Même en excluant la Corée du Sud et Taïwan, nous prévoyons une croissance des bénéfices de l’Asie hors Japon comprise entre 10 et 11 % sur les deux prochaines années. Les premiers signes tangibles de monétisation de l’IA dans les résultats récents du secteur technologique chinois, jusqu’ici en retrait, sont particulièrement encourageants. L’amélioration des revenus récurrents et des marges devrait permettre aux leaders chinois de réduire l’écart de valorisation avec leurs pairs mondiaux.
Fait notable, la base industrielle chinoise bénéficie du cycle mondial d’investissement dans l’IA, avec une demande internationale soutenue pour les équipements électriques et les solutions de stockage d’énergie, alors que les économies cherchent à renforcer leur résilience énergétique dans le contexte du conflit iranien. Parallèlement, l’accélération de la transition énergétique favorise le développement des chaînes d’approvisionnement de la tech verte en Chine.

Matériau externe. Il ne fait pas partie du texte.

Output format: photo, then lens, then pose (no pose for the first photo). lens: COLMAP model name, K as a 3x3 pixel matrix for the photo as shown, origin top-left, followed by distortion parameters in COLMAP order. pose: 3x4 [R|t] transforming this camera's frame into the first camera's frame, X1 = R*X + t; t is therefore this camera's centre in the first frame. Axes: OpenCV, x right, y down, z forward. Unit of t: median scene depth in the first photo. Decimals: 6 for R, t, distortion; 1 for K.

Pourquoi les actifs japonais sont-ils aussi bien positionnés ? Les actions japonaises ont connu un fort rebond cette année, portées initialement par les valeurs liées à l’IA, mais la progression s’étend désormais à d’autres segments. L’indice TOPIX affiche une hausse de 13 % depuis le début de l’année, bien qu’une partie du marché n’ait pas encore retrouvé ses niveaux d’avant-conflit. Le contexte macroéconomique demeure favorable : la croissance du PIB reste supérieure à la tendance, les exportations sont dynamiques et la demande intérieure se montre suffisamment résiliente pour justifier des perspectives positives. Le soutien des politiques publiques reste un facteur clé, avec des mesures pro-croissance, des réformes de la gouvernance d’entreprise et une progression régulière des investissements qui contribuent à la confiance des investisseurs.

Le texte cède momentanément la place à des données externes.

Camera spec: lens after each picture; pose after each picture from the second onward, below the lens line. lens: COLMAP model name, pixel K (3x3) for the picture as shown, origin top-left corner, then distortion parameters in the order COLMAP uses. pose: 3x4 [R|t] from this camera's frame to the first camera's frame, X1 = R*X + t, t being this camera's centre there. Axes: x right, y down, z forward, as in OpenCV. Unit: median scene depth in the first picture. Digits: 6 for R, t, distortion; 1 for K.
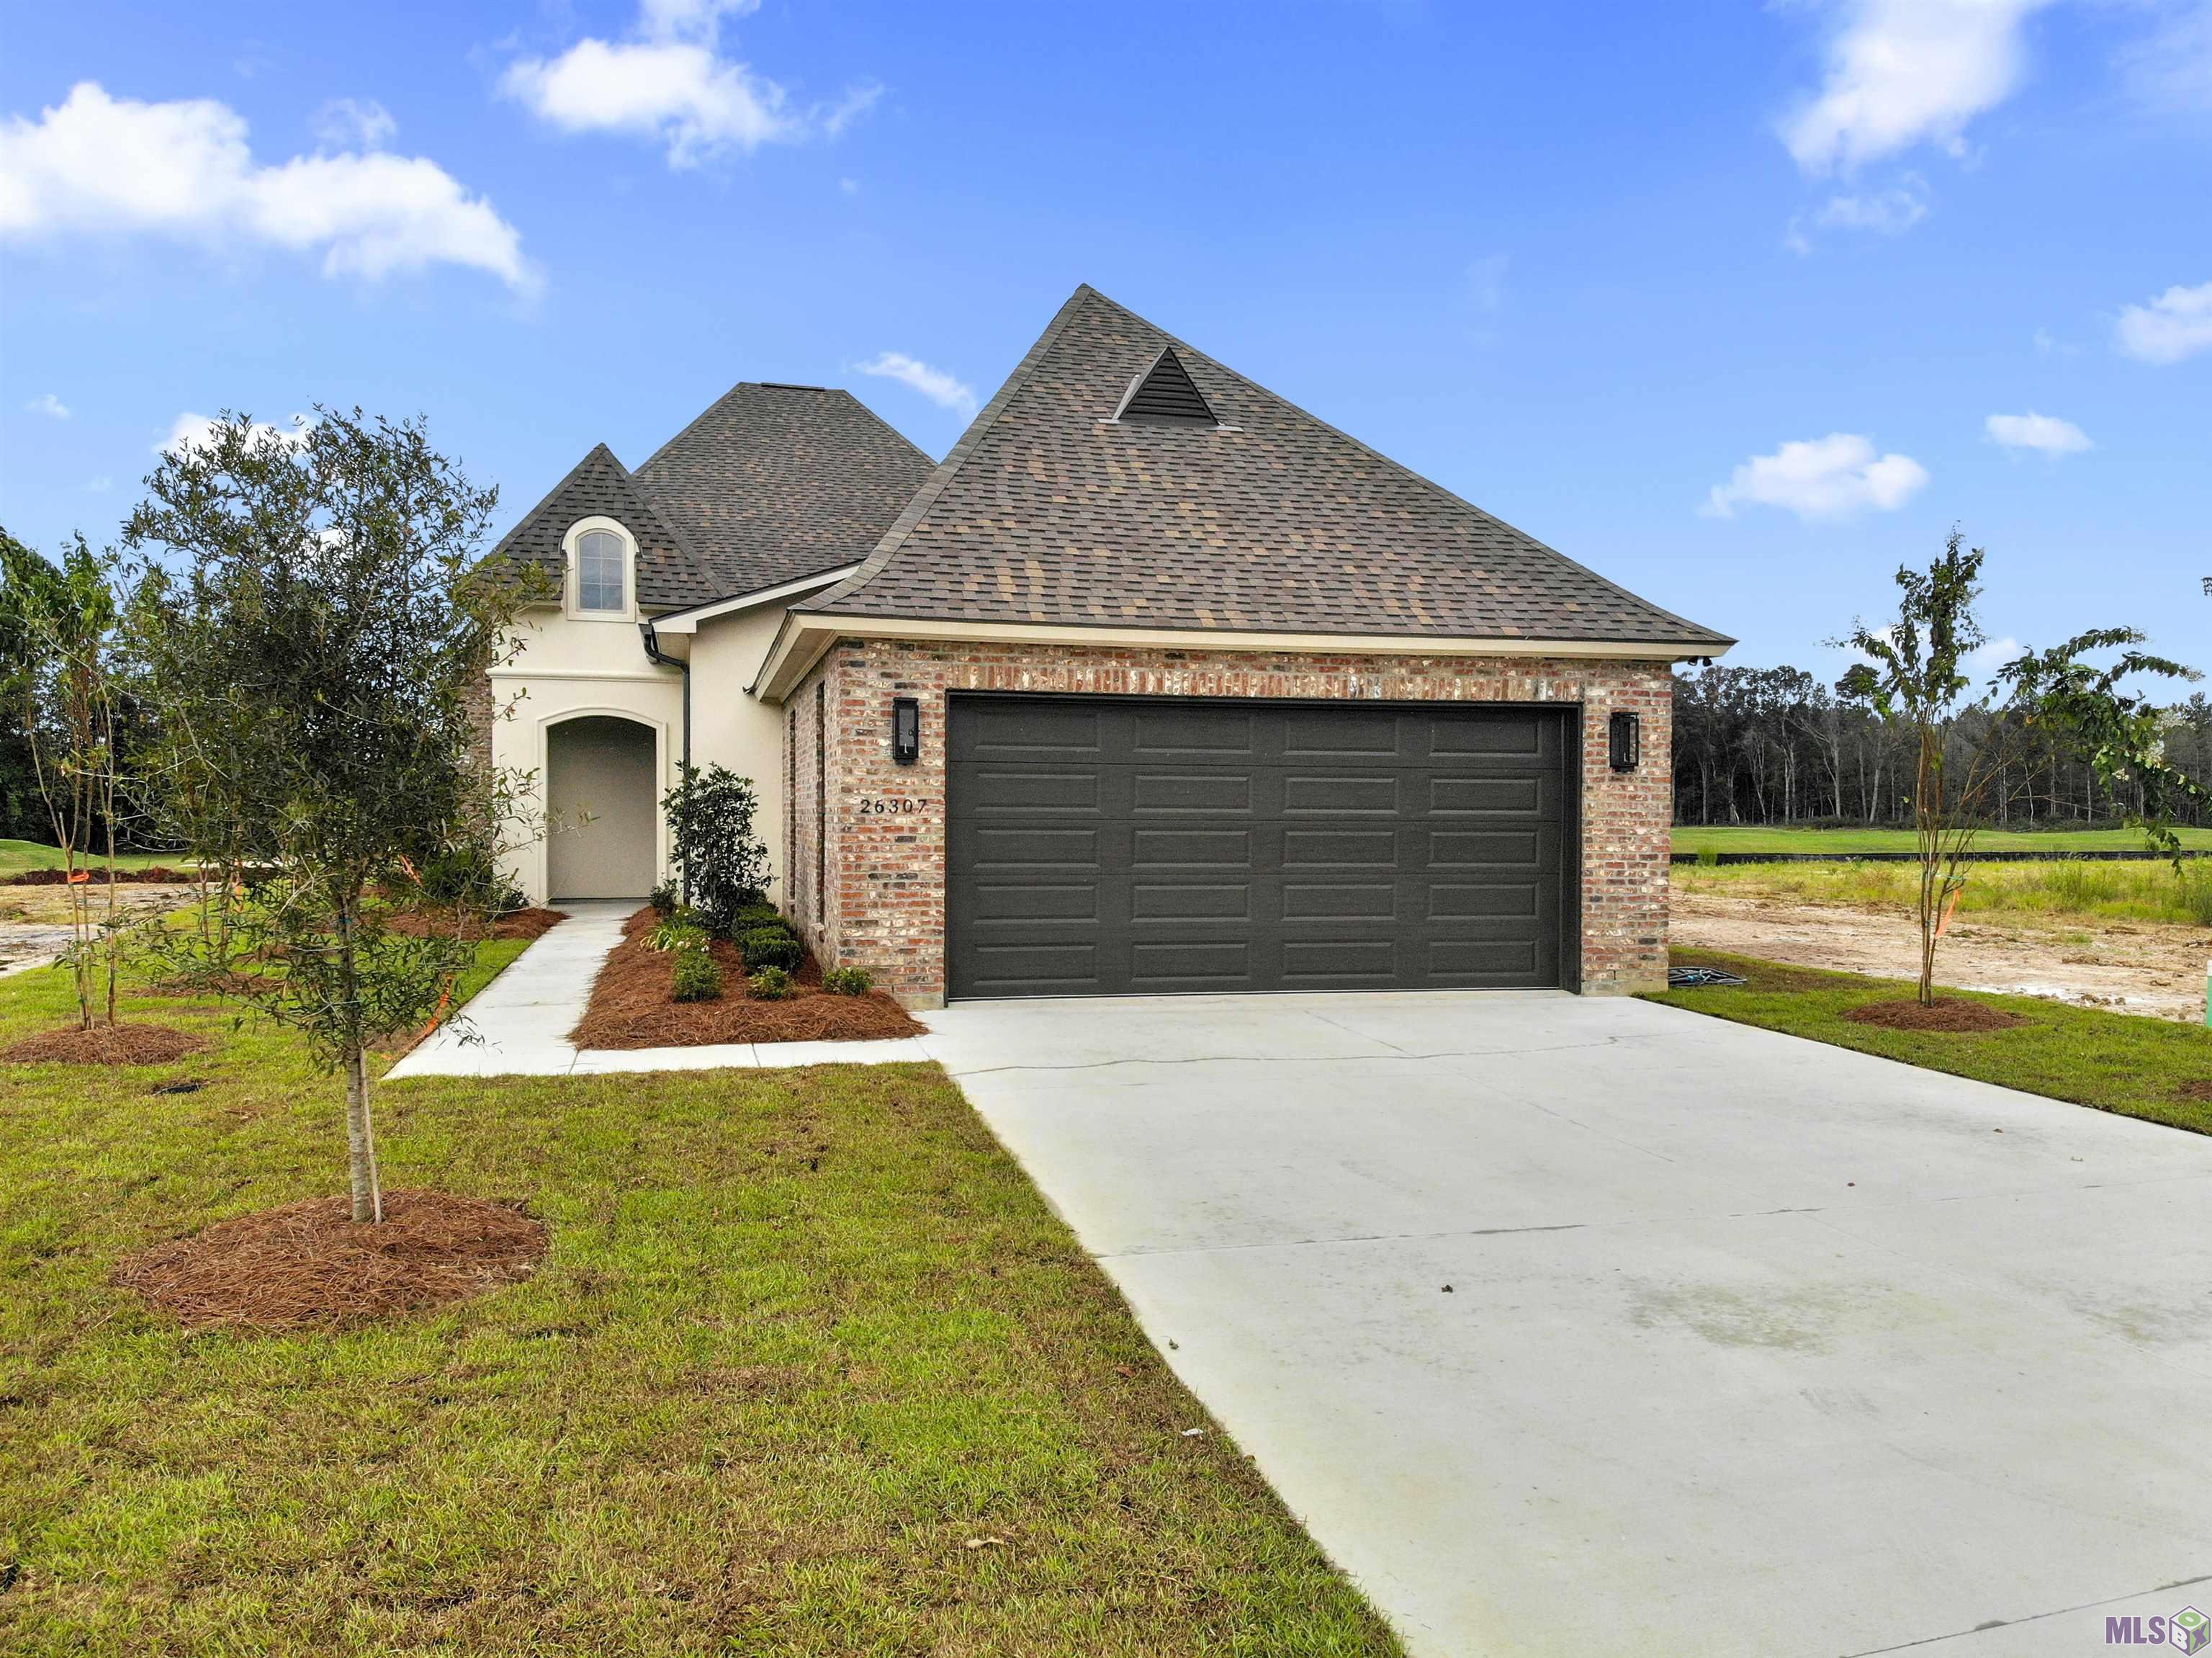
lens RADIAL K [[1689.9, 0, 1107.4], [0, 1689.9, 881.2], [0, 0, 1]] dist [0.060268, -0.217246]
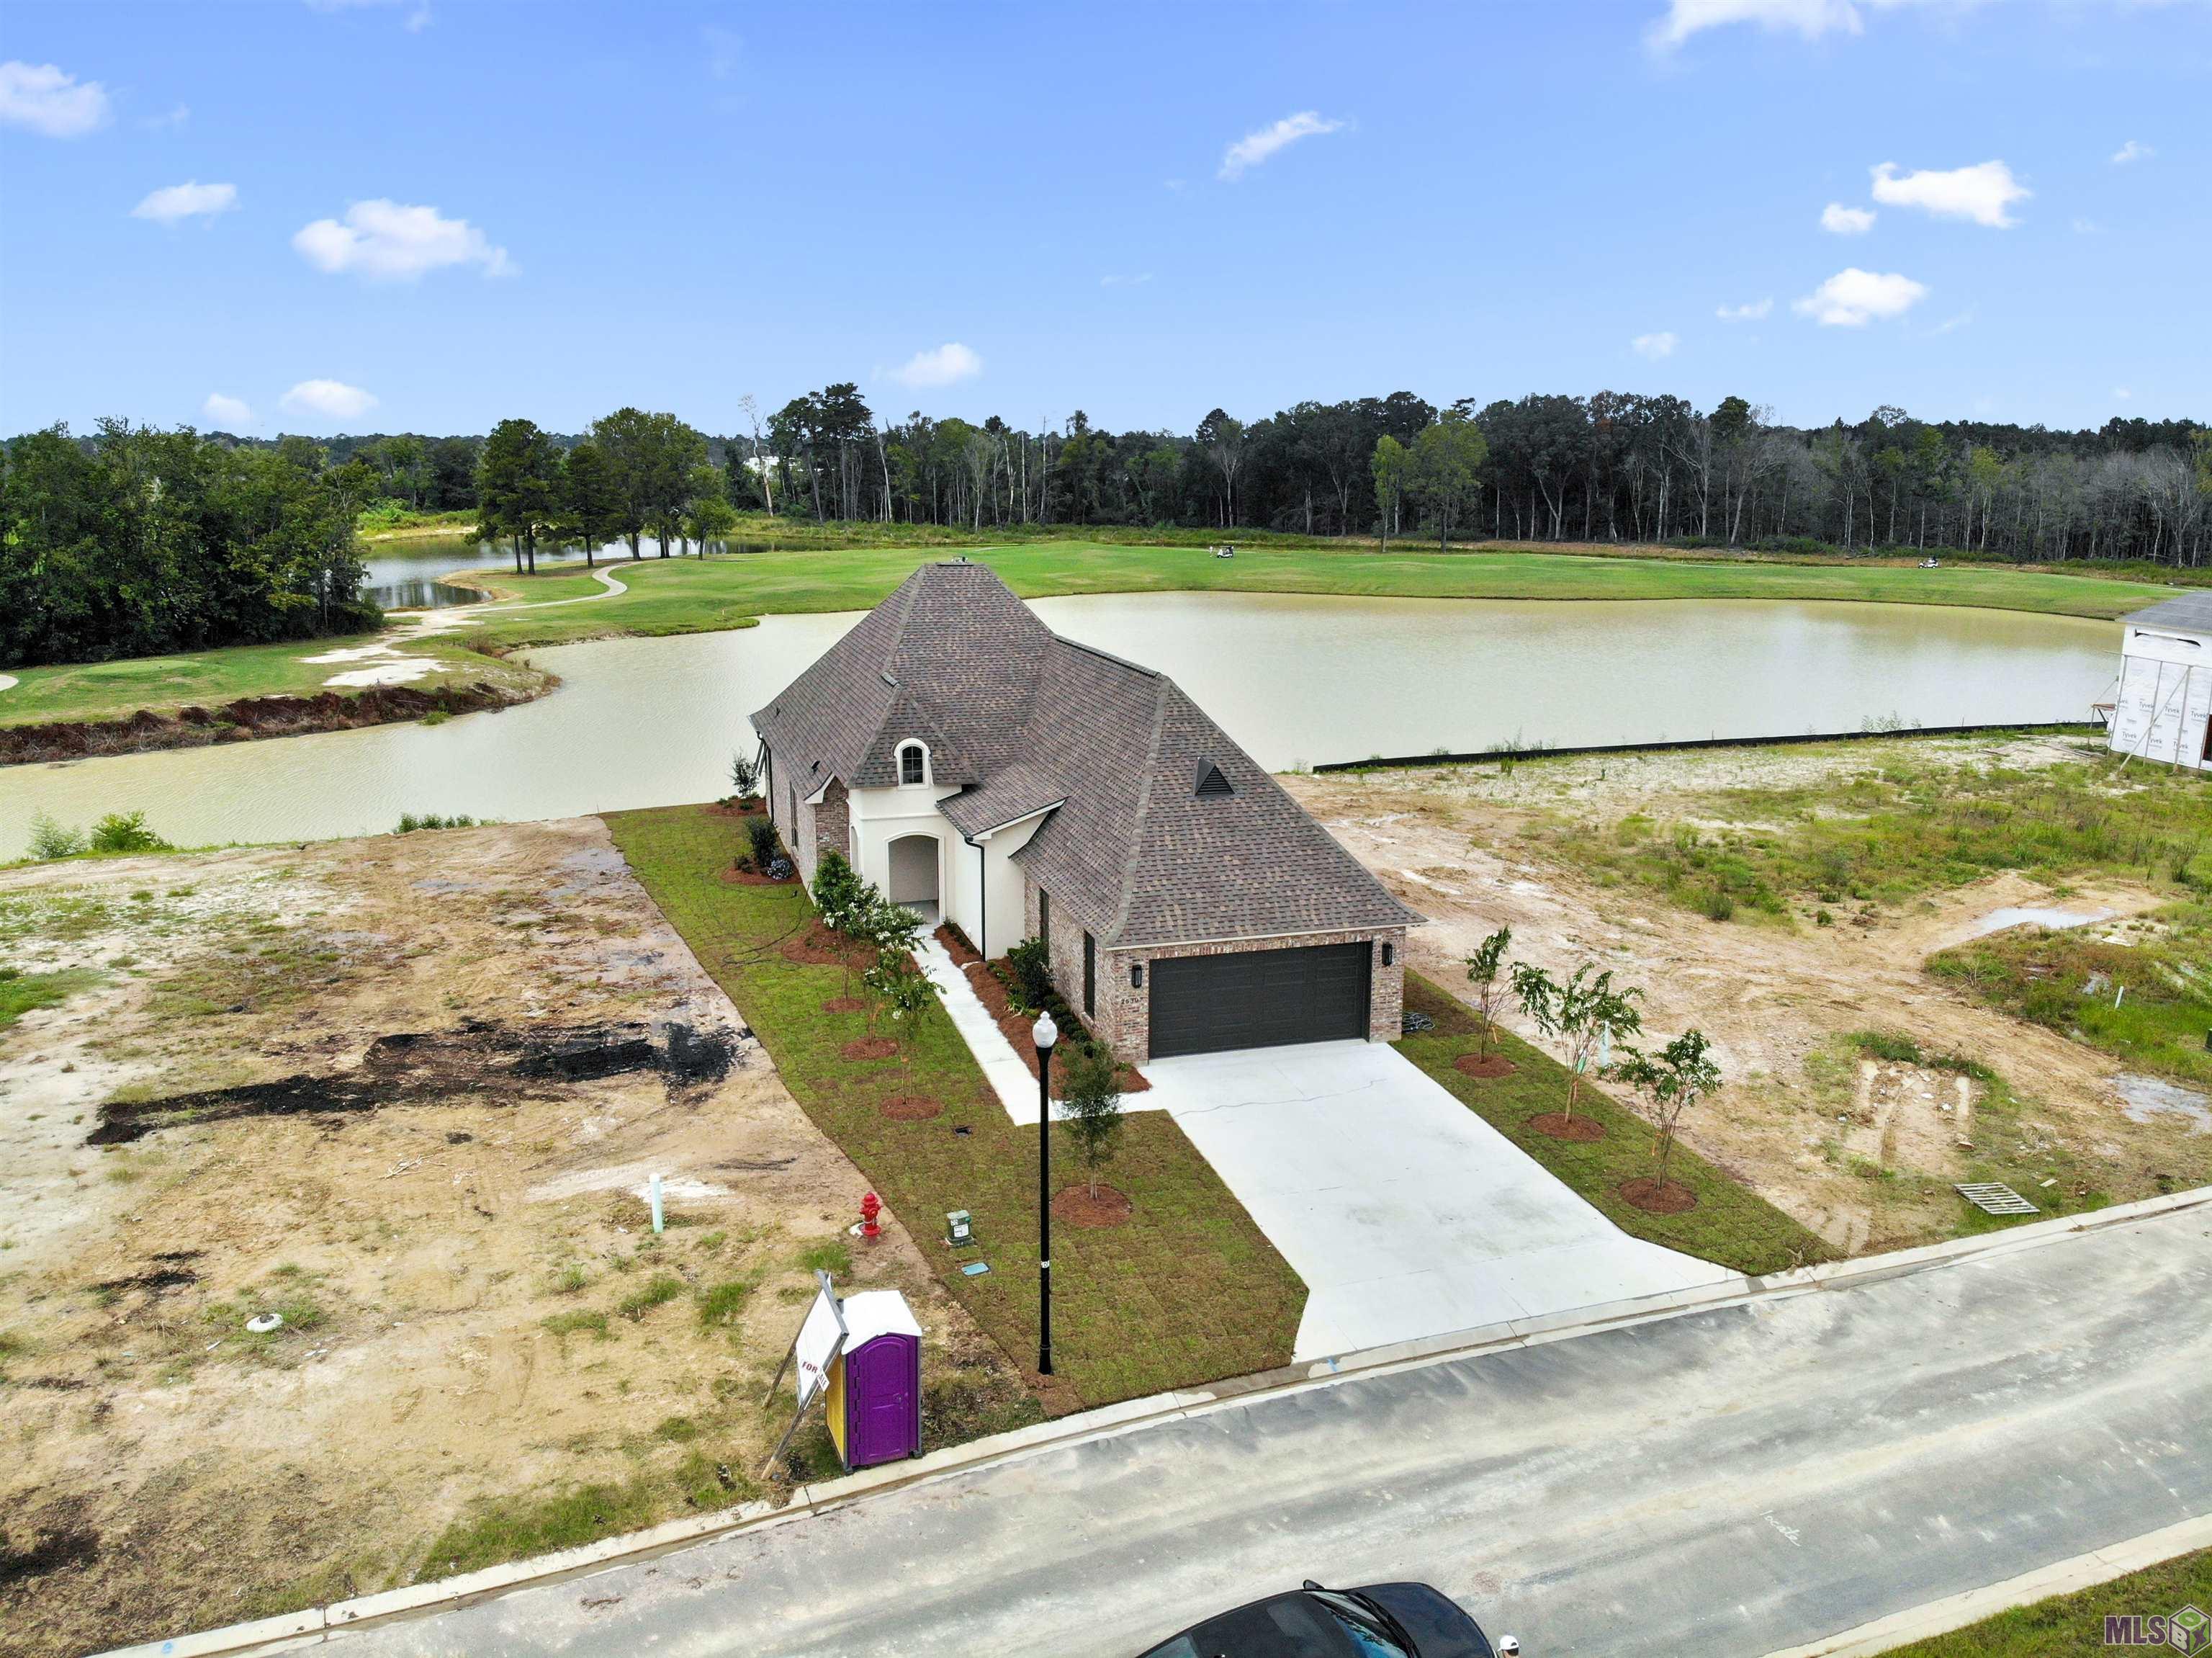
lens RADIAL K [[1689.9, 0, 1107.4], [0, 1689.9, 881.2], [0, 0, 1]] dist [0.060268, -0.217246]
pose [[0.998623, -0.009939, 0.051509, -0.220768], [-0.001423, 0.976393, 0.215996, -0.608850], [-0.052440, -0.215772, 0.975035, -1.246527]]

Les valorisations apparaissent légèrement élevées (PER prospectif de 16,7x pour le TOPIX), mais la progression du rendement des fonds propres justifie désormais une fourchette de valorisation supérieure à celle observée par le passé. Nous anticipons une croissance des bénéfices d’environ 7 % pour l’exercice 2026 et voyons encore du potentiel de hausse pour le marché. Le redémarrage du cycle manufacturier mondial devrait également soutenir l’ensemble des secteurs, compte tenu du profil cyclique du marché japonais et de ses liens internationaux. Nous nous attendons à ce que le leadership s’élargisse au-delà de l’IA, à mesure que la visibilité sur les bénéfices s’améliore dans les autres secteurs.
Certes, la perspective de taux d’intérêt plus élevés représente un risque : nous prévoyons deux hausses de taux de la Banque du Japon en 2026. Les rendements pourraient rester élevés, soutenus par des anticipations d’inflation plus fortes et certaines inquiétudes budgétaires.
Des risques persistent — notamment la possible perturbation de l’approvisionnement en produits pétroliers, la volatilité du yen et des taux, ou un ralentissement mondial — mais la combinaison d’une croissance économique supérieure à la tendance, d’un environnement politique favorable, de réformes en cours, et d’une amélioration du rendement pour les actionnaires place le Japon en bonne position pour poursuivre sa progression. Le marché japonais constitue ainsi un diversificateur attractif dans les portefeuilles mondiaux, avec une structure sectorielle qui bénéficie à la fois du redémarrage cyclique mondial et des tendances structurelles liées à l’IA. Pour les investisseurs, nous identifions les opportunités les plus intéressantes dans les banques (bénéficiaires de la hausse des taux JGB), la défense, les entreprises exposées à l’investissement IA et aux chaînes d’approvisionnement des data centers, ainsi que parmi les retardataires comme les sociétés de négoce.